If you want to get into property but can’t afford it alone, there are better options. First-home buyer grants, government co-investment schemes like KiwiBuild, or even buying a smaller property on your own with a longer-term plan can be safer. Renting isn’t throwing money away-it’s buying time. Time to save, time to build credit, time to find the right partner-not just for a home, but for life. Shared ownership isn’t wrong. But it’s not for everyone. And if you’re doing it because you’re scared you’ll never own a home, you’re not making a smart move. You’re making a desperate one.Can you sell your share of a shared ownership home without selling the whole property?
Technically, yes-but it’s extremely difficult. Most buyers don’t want to buy half a house. You’d need to find someone willing to co-own with your current partner, and your lender would have to approve them. Banks rarely allow this unless the new person is a close relative. In practice, most people who want to exit must sell the entire property and split the proceeds.
What happens if my co-owner stops paying the mortgage?
You’re legally responsible for the full amount. Joint mortgages mean both parties are equally liable. If your co-owner defaults, the bank will come after you. Missed payments will show up on your credit report-even if you paid your share. You can sue your co-owner later, but that costs money and time. By then, your credit score may already be damaged.
Do I need a lawyer to set up shared ownership?
Yes. You absolutely need a lawyer to draft a deed of trust that outlines ownership percentages, payment responsibilities, what happens if someone wants to sell, how disputes are resolved, and what happens in case of death or divorce. A standard property transfer form won’t cut it. In New Zealand, legal fees for this typically range from $1,200 to $2,500-but it’s far cheaper than going to court later.

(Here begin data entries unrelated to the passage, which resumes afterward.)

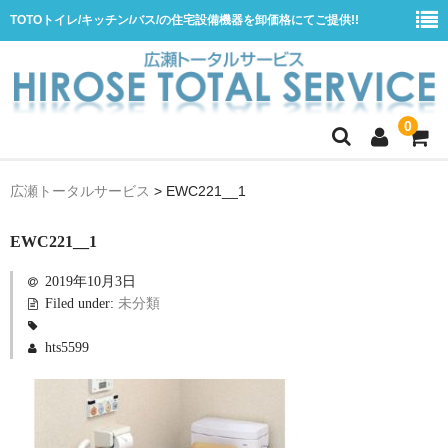
TOTOトイレ/キッチン/バス/の住宅設備機器を卸価格にてご提供!!
0
ホーム
広瀬トータルサービス
>
EWC221__1
会社概要
EWC221__1
商品一覧
2019年10月3日
水栓
Filed under:
未分類
浴室用シャワー水栓
hts5599
浴室用バス水栓
キッチン用水栓
洗面所用自動水栓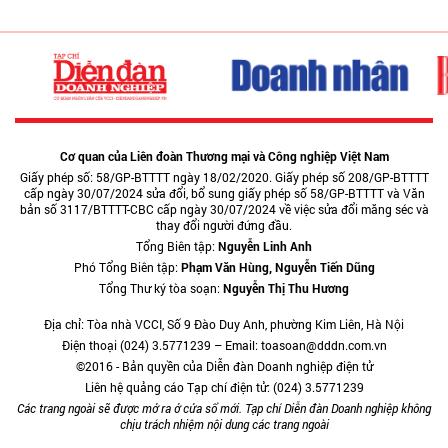
Cơ quan của Liên đoàn Thương mại và Công nghiệp Việt Nam
Giấy phép số: 58/GP-BTTTT ngày 18/02/2020. Giấy phép số 208/GP-BTTTT
cấp ngày 30/07/2024 sửa đổi, bổ sung giấy phép số 58/GP-BTTTT và Văn
bản số 3117/BTTTT-CBC cấp ngày 30/07/2024 về việc sửa đổi măng séc và
thay đổi người đứng đầu.
Tổng Biên tập:
Nguyễn Linh Anh
Phó Tổng Biên tập:
Phạm Văn Hùng, Nguyễn Tiến Dũng
Tổng Thư ký tòa soạn:
Nguyễn Thị Thu Hương
Địa chỉ: Tòa nhà VCCI, Số 9 Đào Duy Anh, phường Kim Liên, Hà Nội
Điện thoại (024) 3.5771239 – Email: toasoan@dddn.com.vn
©2016 - Bản quyền của Diễn đàn Doanh nghiệp điện tử
Liên hệ quảng cáo Tạp chí điện tử: (024) 3.5771239
Các trang ngoài sẽ được mở ra ở cửa sổ mới. Tạp chí Diễn đàn Doanh nghiệp không
chịu trách nhiệm nội dung các trang ngoài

Is shared ownership better than renting?
Only if you’re confident in your co-owner and the market. Renting gives you flexibility, no repair bills, and no liability for someone else’s financial mistakes. Shared ownership locks you in. If you’re unsure about long-term commitment, renting is the safer path. You can save more, move freely, and buy alone when you’re ready-without the baggage of a failed partnership.

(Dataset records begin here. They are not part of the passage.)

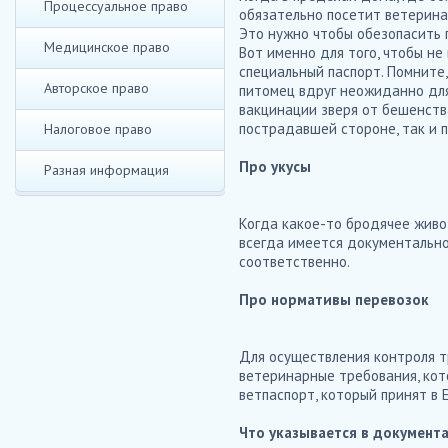
Процессуальное право
обязательно посетит ветеринар
Это нужно чтобы обезопасить п
Медицинское право
Вот именно для того, чтобы н
специальный паспорт. Помните,
Авторское право
питомец вдруг неожиданно для
вакцинации зверя от бешенства
пострадавшей стороне, так и 
Налоговое право
Про укусы
Разная информация
Когда какое-то бродячее живот
всегда имеется документально
соответственно.
Про нормативы перевозок
Для осуществления контроля 
ветеринарные требования, ко
ветпаспорт, который принят в 
Что указывается в документ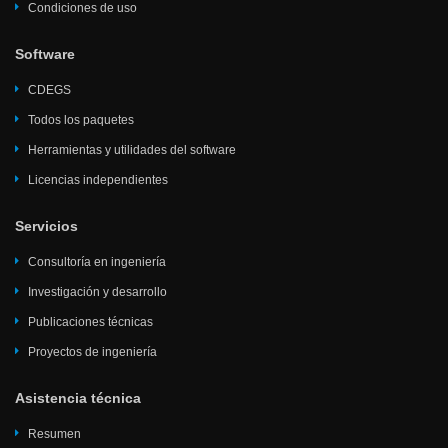
Condiciones de uso
Software
CDEGS
Todos los paquetes
Herramientas y utilidades del software
Licencias independientes
Servicios
Consultoría en ingeniería
Investigación y desarrollo
Publicaciones técnicas
Proyectos de ingeniería
Asistencia técnica
Resumen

Can I buy a shared home with a friend who isn’t family?
Yes, but lenders treat it differently. Many banks require both parties to be spouses, de facto partners, or immediate family. If you’re friends, you’ll likely need to apply for a private mortgage or work with a specialist lender. Even then, you’ll face stricter income checks and higher interest rates. The legal risks are also higher-without family ties, there’s less social pressure to cooperate.